### [STATED GOAL]
Please set out the rows below as a numbered list, starting at the first line and ending at the line containing "বয়লারগুলোর", with both ends included and blank lines omitted.

### [INFORMATION SHOWN]
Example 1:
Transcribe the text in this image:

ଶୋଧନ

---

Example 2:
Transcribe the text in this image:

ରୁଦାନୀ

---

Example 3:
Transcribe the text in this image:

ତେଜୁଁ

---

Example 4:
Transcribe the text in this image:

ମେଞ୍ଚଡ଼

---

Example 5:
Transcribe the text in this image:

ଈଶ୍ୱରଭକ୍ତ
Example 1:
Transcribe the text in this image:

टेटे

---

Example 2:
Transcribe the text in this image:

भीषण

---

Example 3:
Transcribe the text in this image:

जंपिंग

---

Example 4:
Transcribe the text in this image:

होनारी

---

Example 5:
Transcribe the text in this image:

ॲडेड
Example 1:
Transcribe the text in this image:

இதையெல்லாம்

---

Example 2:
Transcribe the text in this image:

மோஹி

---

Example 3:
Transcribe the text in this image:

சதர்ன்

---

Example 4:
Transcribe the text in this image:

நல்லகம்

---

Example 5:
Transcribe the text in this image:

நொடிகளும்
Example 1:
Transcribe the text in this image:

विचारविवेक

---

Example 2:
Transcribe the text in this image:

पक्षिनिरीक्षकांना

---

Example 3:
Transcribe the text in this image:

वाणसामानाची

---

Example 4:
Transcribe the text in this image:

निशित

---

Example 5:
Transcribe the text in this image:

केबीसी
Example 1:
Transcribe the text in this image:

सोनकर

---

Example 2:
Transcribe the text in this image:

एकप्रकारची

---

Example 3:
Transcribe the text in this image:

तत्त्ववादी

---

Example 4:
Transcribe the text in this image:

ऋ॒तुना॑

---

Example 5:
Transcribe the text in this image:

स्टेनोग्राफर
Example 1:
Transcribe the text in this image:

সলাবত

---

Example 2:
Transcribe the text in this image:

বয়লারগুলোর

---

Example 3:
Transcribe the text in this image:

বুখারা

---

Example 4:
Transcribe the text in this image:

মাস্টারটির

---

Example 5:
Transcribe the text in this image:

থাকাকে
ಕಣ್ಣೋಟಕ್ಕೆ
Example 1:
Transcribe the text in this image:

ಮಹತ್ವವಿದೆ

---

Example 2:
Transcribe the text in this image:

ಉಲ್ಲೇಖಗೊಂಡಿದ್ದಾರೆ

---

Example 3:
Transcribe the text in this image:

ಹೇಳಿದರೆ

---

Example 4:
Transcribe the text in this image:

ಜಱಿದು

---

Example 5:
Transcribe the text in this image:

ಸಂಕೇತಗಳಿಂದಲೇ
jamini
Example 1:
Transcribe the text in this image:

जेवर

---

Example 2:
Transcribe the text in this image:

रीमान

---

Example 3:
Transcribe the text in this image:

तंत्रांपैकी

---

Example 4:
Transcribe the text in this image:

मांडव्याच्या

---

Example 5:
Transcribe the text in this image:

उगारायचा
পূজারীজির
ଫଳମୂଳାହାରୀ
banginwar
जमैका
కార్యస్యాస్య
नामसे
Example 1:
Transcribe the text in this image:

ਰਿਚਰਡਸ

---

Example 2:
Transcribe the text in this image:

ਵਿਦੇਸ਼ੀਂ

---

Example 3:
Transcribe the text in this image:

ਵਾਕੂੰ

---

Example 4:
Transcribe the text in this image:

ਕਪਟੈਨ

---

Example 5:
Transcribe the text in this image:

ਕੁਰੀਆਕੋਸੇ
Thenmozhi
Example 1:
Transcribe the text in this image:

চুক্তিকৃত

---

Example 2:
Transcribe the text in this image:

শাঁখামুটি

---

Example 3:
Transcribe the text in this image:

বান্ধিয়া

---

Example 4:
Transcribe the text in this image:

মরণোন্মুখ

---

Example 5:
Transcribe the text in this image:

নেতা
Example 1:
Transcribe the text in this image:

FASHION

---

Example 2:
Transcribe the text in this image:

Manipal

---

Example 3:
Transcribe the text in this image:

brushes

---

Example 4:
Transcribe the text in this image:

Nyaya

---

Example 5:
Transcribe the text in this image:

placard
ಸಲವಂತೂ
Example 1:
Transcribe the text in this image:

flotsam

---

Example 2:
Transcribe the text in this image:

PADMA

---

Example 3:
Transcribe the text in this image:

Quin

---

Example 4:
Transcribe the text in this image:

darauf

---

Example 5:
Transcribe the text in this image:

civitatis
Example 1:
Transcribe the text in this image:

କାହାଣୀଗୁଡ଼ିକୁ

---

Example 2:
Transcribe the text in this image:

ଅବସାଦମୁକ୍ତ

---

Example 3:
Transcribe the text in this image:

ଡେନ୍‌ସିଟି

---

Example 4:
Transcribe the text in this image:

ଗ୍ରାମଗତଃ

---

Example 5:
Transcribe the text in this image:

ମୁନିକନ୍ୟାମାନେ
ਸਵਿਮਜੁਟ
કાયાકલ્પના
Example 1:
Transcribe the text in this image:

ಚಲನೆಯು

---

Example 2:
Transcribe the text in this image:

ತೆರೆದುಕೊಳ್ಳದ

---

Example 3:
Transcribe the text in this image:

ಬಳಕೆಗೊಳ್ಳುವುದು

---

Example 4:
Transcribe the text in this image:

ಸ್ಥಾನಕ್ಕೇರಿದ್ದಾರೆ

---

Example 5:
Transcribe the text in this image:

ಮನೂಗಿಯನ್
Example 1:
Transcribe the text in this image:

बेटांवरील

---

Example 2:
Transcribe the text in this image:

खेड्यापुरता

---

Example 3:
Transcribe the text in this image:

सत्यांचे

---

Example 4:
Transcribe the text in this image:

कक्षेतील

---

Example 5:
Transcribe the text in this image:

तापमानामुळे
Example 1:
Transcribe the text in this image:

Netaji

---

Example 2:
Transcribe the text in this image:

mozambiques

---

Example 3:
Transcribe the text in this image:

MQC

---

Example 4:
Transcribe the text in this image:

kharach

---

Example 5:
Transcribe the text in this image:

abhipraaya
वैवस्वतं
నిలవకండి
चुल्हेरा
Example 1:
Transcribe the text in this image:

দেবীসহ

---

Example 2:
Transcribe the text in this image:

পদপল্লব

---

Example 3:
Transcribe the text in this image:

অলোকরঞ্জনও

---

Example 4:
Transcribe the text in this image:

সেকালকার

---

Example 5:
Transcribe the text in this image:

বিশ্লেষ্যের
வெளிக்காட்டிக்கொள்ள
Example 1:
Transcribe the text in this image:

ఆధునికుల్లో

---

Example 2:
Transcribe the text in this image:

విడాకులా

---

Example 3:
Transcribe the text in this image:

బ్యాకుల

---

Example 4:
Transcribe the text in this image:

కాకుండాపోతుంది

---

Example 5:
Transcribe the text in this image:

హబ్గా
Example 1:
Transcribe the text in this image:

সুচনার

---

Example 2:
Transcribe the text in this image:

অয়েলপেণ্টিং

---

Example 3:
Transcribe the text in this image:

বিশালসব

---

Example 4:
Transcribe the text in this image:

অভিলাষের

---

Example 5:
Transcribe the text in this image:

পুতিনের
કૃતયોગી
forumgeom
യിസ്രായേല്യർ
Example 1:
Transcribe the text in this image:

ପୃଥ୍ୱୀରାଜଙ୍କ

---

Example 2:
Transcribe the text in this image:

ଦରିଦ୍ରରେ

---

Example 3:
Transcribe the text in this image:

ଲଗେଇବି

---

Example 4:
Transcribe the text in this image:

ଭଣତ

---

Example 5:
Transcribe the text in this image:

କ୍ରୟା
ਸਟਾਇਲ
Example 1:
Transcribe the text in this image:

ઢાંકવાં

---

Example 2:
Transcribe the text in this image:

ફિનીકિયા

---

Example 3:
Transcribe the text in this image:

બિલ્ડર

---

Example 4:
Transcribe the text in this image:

### [TASK ANSWER]
1. Example 1:
2. Transcribe the text in this image:
3. ଶୋଧନ
4. ---
5. Example 2:
6. Transcribe the text in this image:
7. ରୁଦାନୀ
8. ---
9. Example 3:
10. Transcribe the text in this image:
11. ତେଜୁଁ
12. ---
13. Example 4:
14. Transcribe the text in this image:
15. ମେଞ୍ଚଡ଼
16. ---
17. Example 5:
18. Transcribe the text in this image:
19. ଈଶ୍ୱରଭକ୍ତ
20. Example 1:
21. Transcribe the text in this image:
22. टेटे
23. ---
24. Example 2:
25. Transcribe the text in this image:
26. भीषण
27. ---
28. Example 3:
29. Transcribe the text in this image:
30. जंपिंग
31. ---
32. Example 4:
33. Transcribe the text in this image:
34. होनारी
35. ---
36. Example 5:
37. Transcribe the text in this image:
38. ॲडेड
39. Example 1:
40. Transcribe the text in this image:
41. இதையெல்லாம்
42. ---
43. Example 2:
44. Transcribe the text in this image:
45. மோஹி
46. ---
47. Example 3:
48. Transcribe the text in this image:
49. சதர்ன்
50. ---
51. Example 4:
52. Transcribe the text in this image:
53. நல்லகம்
54. ---
55. Example 5:
56. Transcribe the text in this image:
57. நொடிகளும்
58. Example 1:
59. Transcribe the text in this image:
60. विचारविवेक
61. ---
62. Example 2:
63. Transcribe the text in this image:
64. पक्षिनिरीक्षकांना
65. ---
66. Example 3:
67. Transcribe the text in this image:
68. वाणसामानाची
69. ---
70. Example 4:
71. Transcribe the text in this image:
72. निशित
73. ---
74. Example 5:
75. Transcribe the text in this image:
76. केबीसी
77. Example 1:
78. Transcribe the text in this image:
79. सोनकर
80. ---
81. Example 2:
82. Transcribe the text in this image:
83. एकप्रकारची
84. ---
85. Example 3:
86. Transcribe the text in this image:
87. तत्त्ववादी
88. ---
89. Example 4:
90. Transcribe the text in this image:
91. ऋ॒तुना॑
92. ---
93. Example 5:
94. Transcribe the text in this image:
95. स्टेनोग्राफर
96. Example 1:
97. Transcribe the text in this image:
98. সলাবত
99. ---
100. Example 2:
101. Transcribe the text in this image:
102. বয়লারগুলোর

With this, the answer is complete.